THE INPUT:
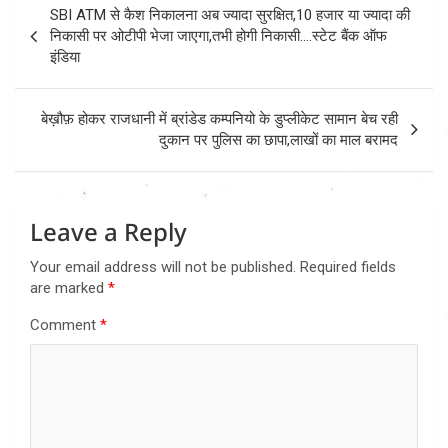
Post
SBI ATM से कैश निकालना अब ज्यादा सुरक्षित,10 हजार या ज्यादा की
navigation
निकासी पर ओटीपी भेजा जाएगा,तभी होगी निकासी….स्टेट बैंक ऑफ
इंडिया
बेख़ौफ़ होकर राजधानी में ब्रांडेड कम्पनियो के डुप्लीकेट सामान बेच रही
दुकान पर पुलिस का छापा,लाखों का माल बरामद
Leave a Reply
Your email address will not be published.
Required fields
are marked
*
Comment
*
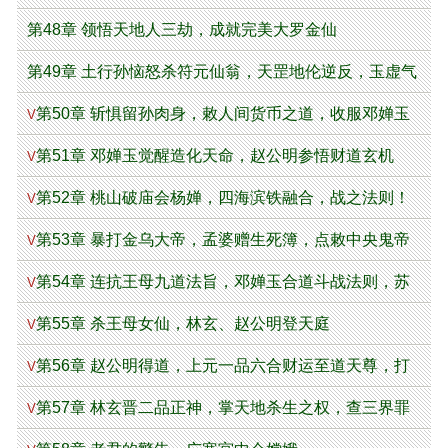
第48章 领悟天地人三劫，成就完美大罗金仙
第49章 土行孙恼怒杀符元仙翁，天罡地伦逆反，玉虚气
运跌落
第50章 斩惧留孙肉身，敕人间货币之道，收服邓婵玉
V
第51章 邓婵玉觉醒造化天命，赵公明参悟财道玄机
V
第52章 桃山破庙会杨婵，四海滨铁融合，战之法则！
V
第53章 暴打金乌大帝，孟婆赠生死簿，点敕中央鬼帝
V
第54章 连抗王母九道法旨，邓婵玉合道斗战法则，苏
V
妲己参悟生死簿
第55章 杀王母女仙，林玄、赵公明登天庭
V
第56章 赵公明得道，上元一品六合财运至道天尊，打
V
脸王母
第57章 林玄晋二品正神，掌天地杀生之权，查三界罪
V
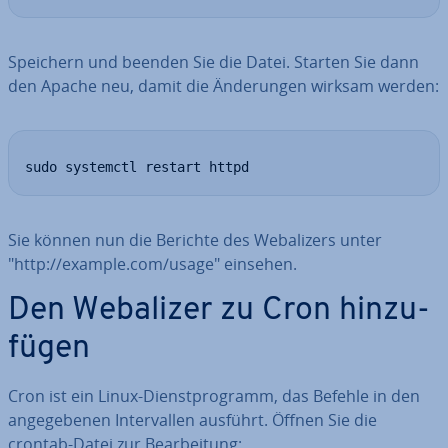
Speichern und beenden Sie die Datei. Starten Sie dann
den Apache neu, damit die Än­de­run­gen wirksam werden:
sudo systemctl restart httpd
Sie können nun die Berichte des Web­a­li­zers unter
"http://example.com/usage" einsehen.
Den Webalizer zu Cron hin­zu­
fü­gen
Cron ist ein Linux-Dienst­pro­gramm, das Befehle in den
an­ge­ge­be­nen In­ter­val­len ausführt. Öffnen Sie die
crontab-Datei zur Be­ar­bei­tung:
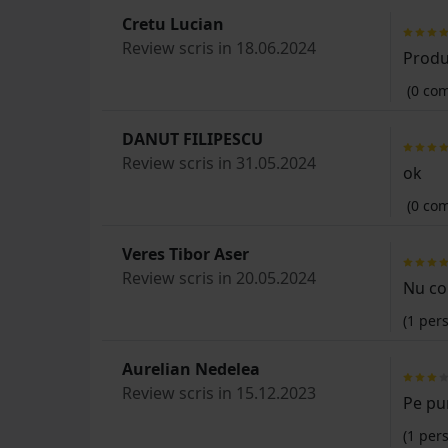
Cretu Lucian
Review scris in 18.06.2024
Produ
(0 com
DANUT FILIPESCU
Review scris in 31.05.2024
ok
(0 com
Veres Tibor Aser
Review scris in 20.05.2024
Nu con
(
1
pers
Aurelian Nedelea
Review scris in 15.12.2023
Pe pu
(
1
pers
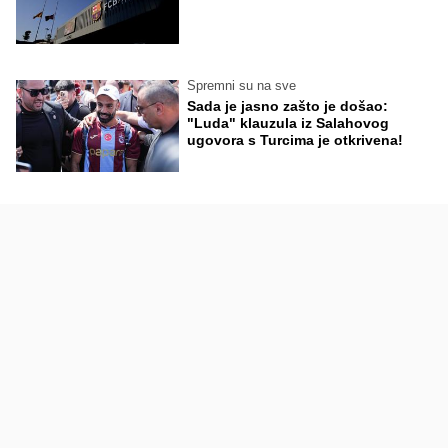
Spremni su na sve
Sada je jasno zašto je došao:
"Luda" klauzula iz Salahovog
ugovora s Turcima je otkrivena!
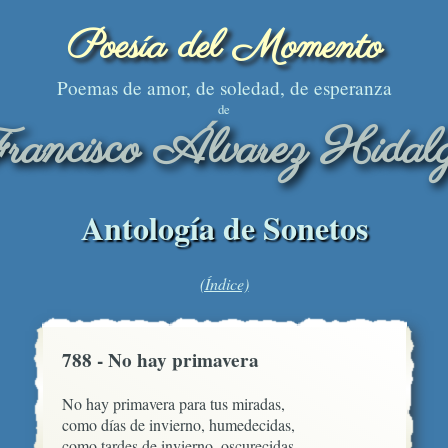
Poesía del Momento
Poemas de amor, de soledad, de esperanza
de
rancisco Álvarez Hidal
Antología de Sonetos
(Índice)
788 - No hay primavera
No hay primavera para tus miradas, 

como días de invierno, humedecidas, 

como tardes de invierno, oscurecidas,
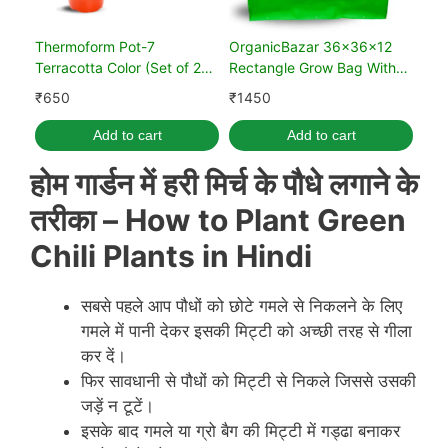
Thermoform Pot-7
OrganicBazar 36x36x12
Terracotta Color (Set of 20)
Rectangle Grow Bag With
(18 cm)
Supporting Pvc Pipes Extra
₹
650
₹
1450
Thick Premium HDPE Green
Grow Bags (Pack of 1)
Add to cart
Add to cart
होम गार्डन में हरी मिर्च के पौधे लगाने के
तरीका
– How to Plant Green
Chili Plants in Hindi
सबसे पहले आप पौधों को छोटे गमले से निकलने के लिए
गमले में पानी देकर इसकी मिट्टी को अच्छी तरह से गीला
कर दें।
फिर सावधानी से पौधों को मिट्टी से निकले जिससे उसकी
जड़ें न टूटें।
इसके बाद गमले या ग्रो बैग की मिट्टी में गड्ढा बनाकर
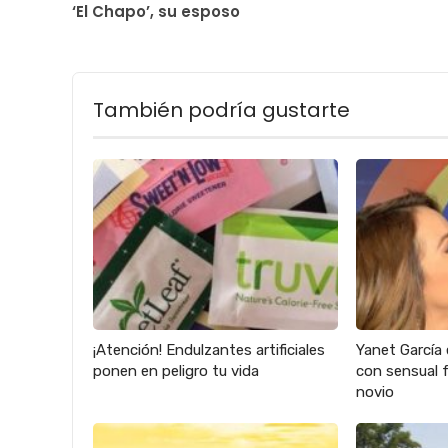
‘El Chapo’, su esposo
También podría gustarte
¡Atención! Endulzantes artificiales
Yanet García 
ponen en peligro tu vida
con sensual f
novio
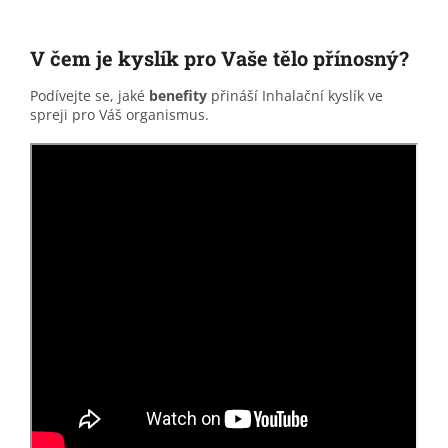
V čem je kyslík pro Vaše tělo přínosný?
Podívejte se, jaké
benefity
přináší Inhalační kyslík ve
spreji pro Váš organismus.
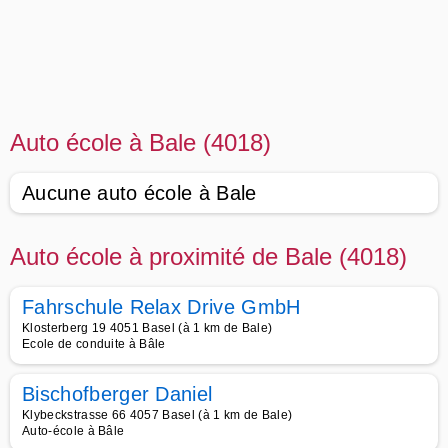
Auto école à Bale (4018)
Aucune auto école à Bale
Auto école à proximité de Bale (4018)
Fahrschule Relax Drive GmbH
Klosterberg 19 4051 Basel (à 1 km de Bale)
Ecole de conduite à Bâle
Bischofberger Daniel
Klybeckstrasse 66 4057 Basel (à 1 km de Bale)
Auto-école à Bâle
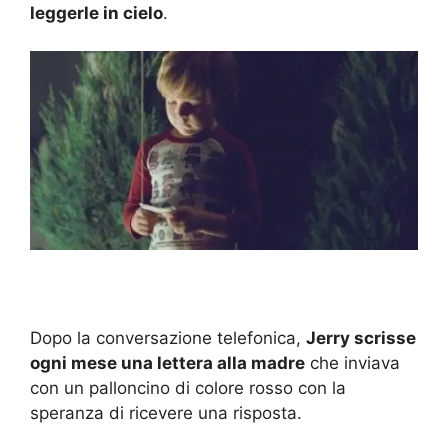
leggerle in cielo
.
Dopo la conversazione telefonica,
Jerry scrisse
ogni mese una lettera alla madre
che inviava
con un palloncino di colore rosso con la
speranza di ricevere una risposta.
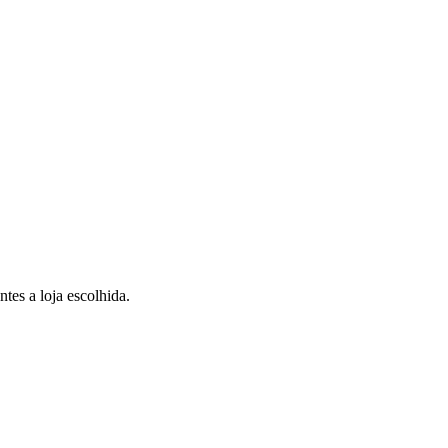
tes a loja escolhida.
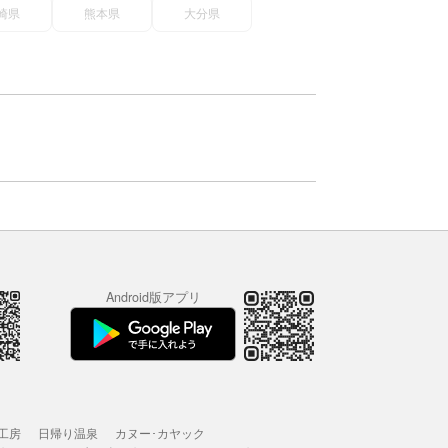
崎県
熊本県
大分県
Android版アプリ
工房
日帰り温泉
カヌー･カヤック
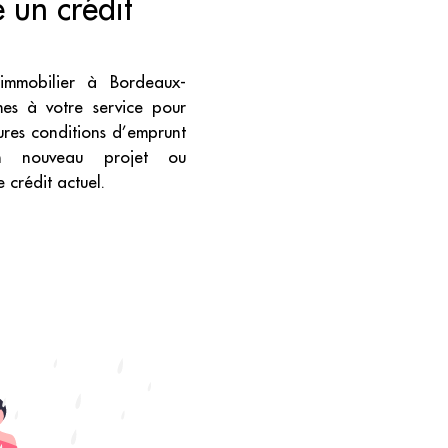
 un crédit
 immobilier à Bordeaux-
es à votre service pour
eures conditions d’emprunt
un nouveau projet ou
 crédit actuel.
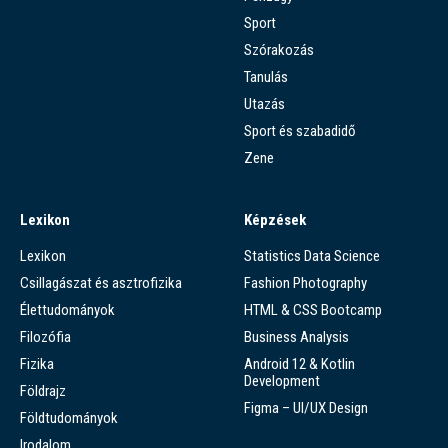
Sport
Szórakozás
Tanulás
Utazás
Sport és szabadidő
Zene
Lexikon
Képzések
Lexikon
Statistics Data Science
Csillagászat és asztrofizika
Fashion Photography
Élettudományok
HTML & CSS Bootcamp
Filozófia
Business Analysis
Fizika
Android 12 & Kotlin
Development
Földrajz
Figma – UI/UX Design
Földtudományok
Irodalom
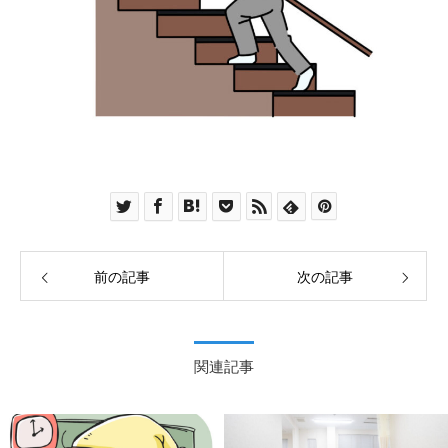
前の記事
次の記事
関連記事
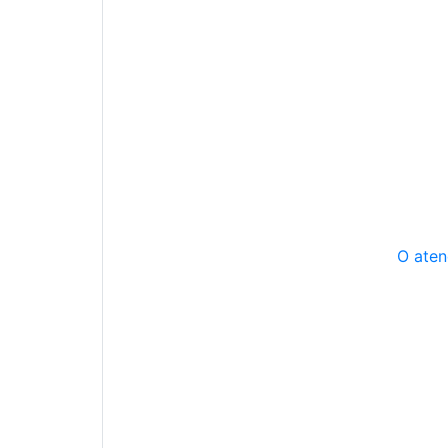
O aten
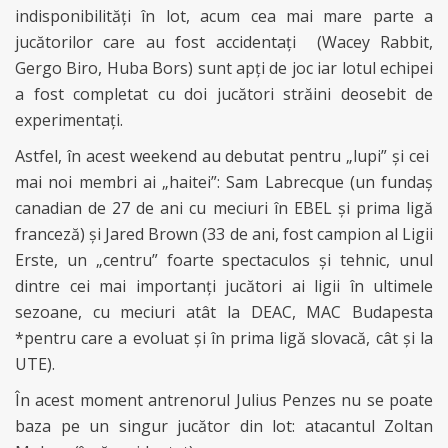
indisponibilități în lot, acum cea mai mare parte a
jucătorilor care au fost accidentați (Wacey Rabbit,
Gergo Biro, Huba Bors) sunt apți de joc iar lotul echipei
a fost completat cu doi jucători străini deosebit de
experimentați.
Astfel, în acest weekend au debutat pentru „lupi” și cei
mai noi membri ai „haitei”: Sam Labrecque (un fundaș
canadian de 27 de ani cu meciuri în EBEL și prima ligă
franceză) și Jared Brown (33 de ani, fost campion al Ligii
Erste, un „centru” foarte spectaculos și tehnic, unul
dintre cei mai importanți jucători ai ligii în ultimele
sezoane, cu meciuri atât la DEAC, MAC Budapesta
*pentru care a evoluat și în prima ligă slovacă, cât și la
UTE).
În acest moment antrenorul Julius Penzes nu se poate
baza pe un singur jucător din lot: atacantul Zoltan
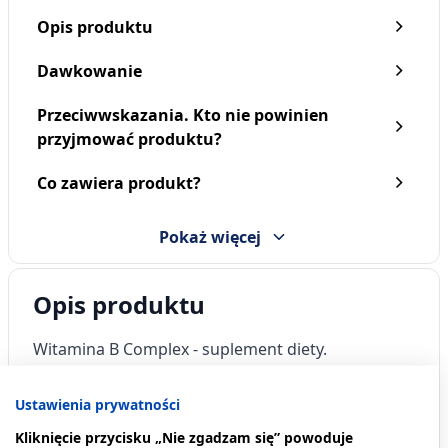
Opis produktu
Dawkowanie
Przeciwwskazania. Kto nie powinien
przyjmować produktu?
Witamina C Forte 1000,
Witamina D3 4000 j.m.,
Co zawiera produkt?
tabletki musujące, 20 szt.
kapsułki, 60 szt.
9,49 zł
9,79 zł
Pokaż więcej
Opis produktu
Witamina B Complex
- suplement diety.
Dawkowanie
Ustawienia prywatności
Kliknięcie przycisku „Nie zgadzam się” powoduje
Dorośli:
1 tabletka.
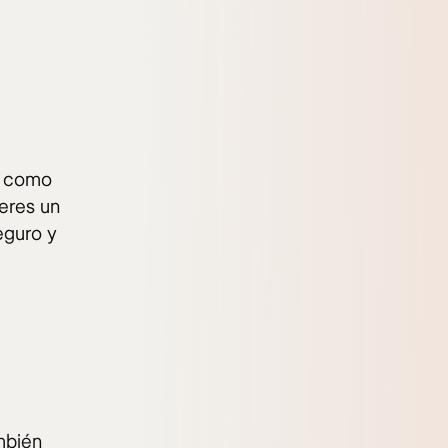
s como
 eres un
eguro y
ambién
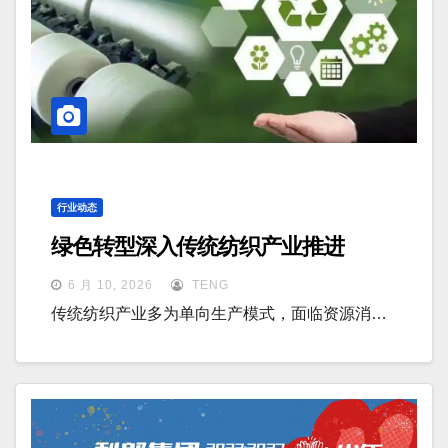
行业动态
绿色转型深入传统纺织产业推进
6 月 10, 2026
TENG
传统纺织产业多为单向生产模式，面临资源消…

WHAT THE EXERCISE ASKS: Copy out the lines of the material unchanged, beginning at the line containing "Spremni su na sve" and stopping after the line containing "como tardes de". Leave the pictures out of your answer.

ANSWER BOX:
Spremni su na sve
Sada je jasno zašto je došao:
"Luda" klauzula iz Salahovog
ugovora s Turcima je otkrivena!
Poesía del Momento
Poemas de amor, de soledad, de esperanza
de
rancisco Álvarez Hidal
Antología de Sonetos
(Índice)
788 - No hay primavera
No hay primavera para tus miradas, 

como días de invierno, humedecidas, 

como tardes de invierno, oscurecidas,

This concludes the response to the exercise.